Discussions of prayer usually begin with what is referred to as the Lord’s Prayer, and not without good reason. But if sharing in the sufferings of Christ is central to the spirituality of the New Testament, then I believe the prayers of Jesus from the cross should be the starting point for any discussion of Christian prayer.

“With a loud cry, Jesus breathed his last.” Mark 15:37

The last prayer of Jesus recorded in Mark’s gospel does not have words. It is an unintelligible cry of abandonment, pain, and desperation. It echoes the prayers of those under oppression, the prayer that God is seemingly most likely to act on (Gen 18:20, Ex 3:7, etc.). In Christ, God shares in our humanity and experiences the pain of His creatures who have chosen to turn their backs on Him. In Christ, God becomes one with us, experiencing both abandonment from the Father and death for us, and cries out to the Father from the depths of that suffering. In short, Jesus’ prayer is a crying out to God both for us and with us.

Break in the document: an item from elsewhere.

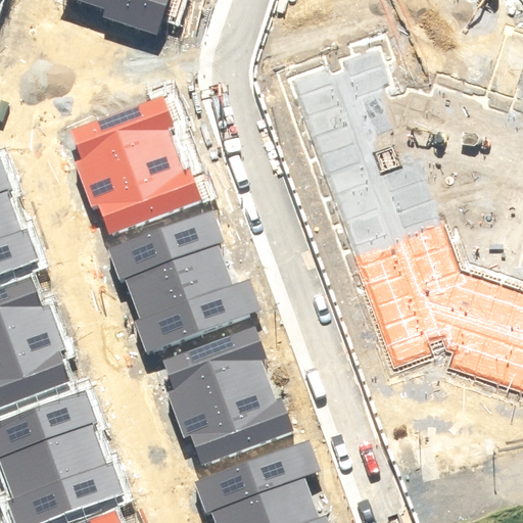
[(98,13),(157,33),(168,0),(83,0),(100,6),(98,13)]
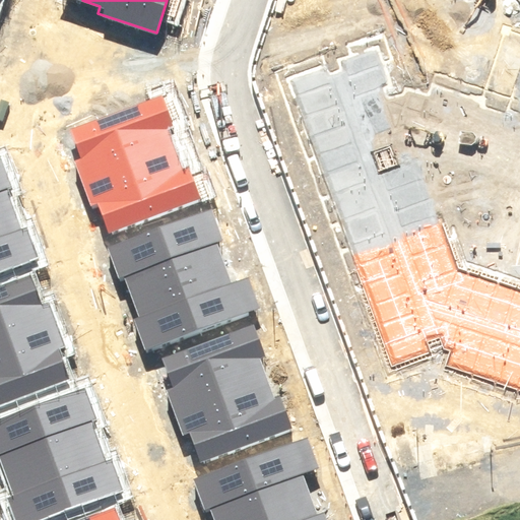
[(519,102),(435,72),(429,93),(394,92),(376,42),(287,80),(394,366),(431,355),(424,339),(438,334),(450,354),(445,367),(519,391),(519,102)]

The prayer that Jesus models, then, is a cry on behalf of and in solidarity with those who are suffering. Though we cannot experience the suffering of others in a literal sense as Jesus did, we can, however, empathize with them in prayer, petitioning God not just by reading off a list of requests, but by allowing our hearts to break for them, and as much as possible, with them. Even though Everett’s prayer in the previous post is theologically flawed in some fairly obvious ways (the characters are kids, after all), he gets at this truth in a poignant way. The prayer that would best provide the foundation for “lifestyle evangelism,” the proclamation of the gospel in word and deed to neighbors and neighborhoods, is the prayer that imitates Jesus by seeking to be on behalf of and in solidarity with others.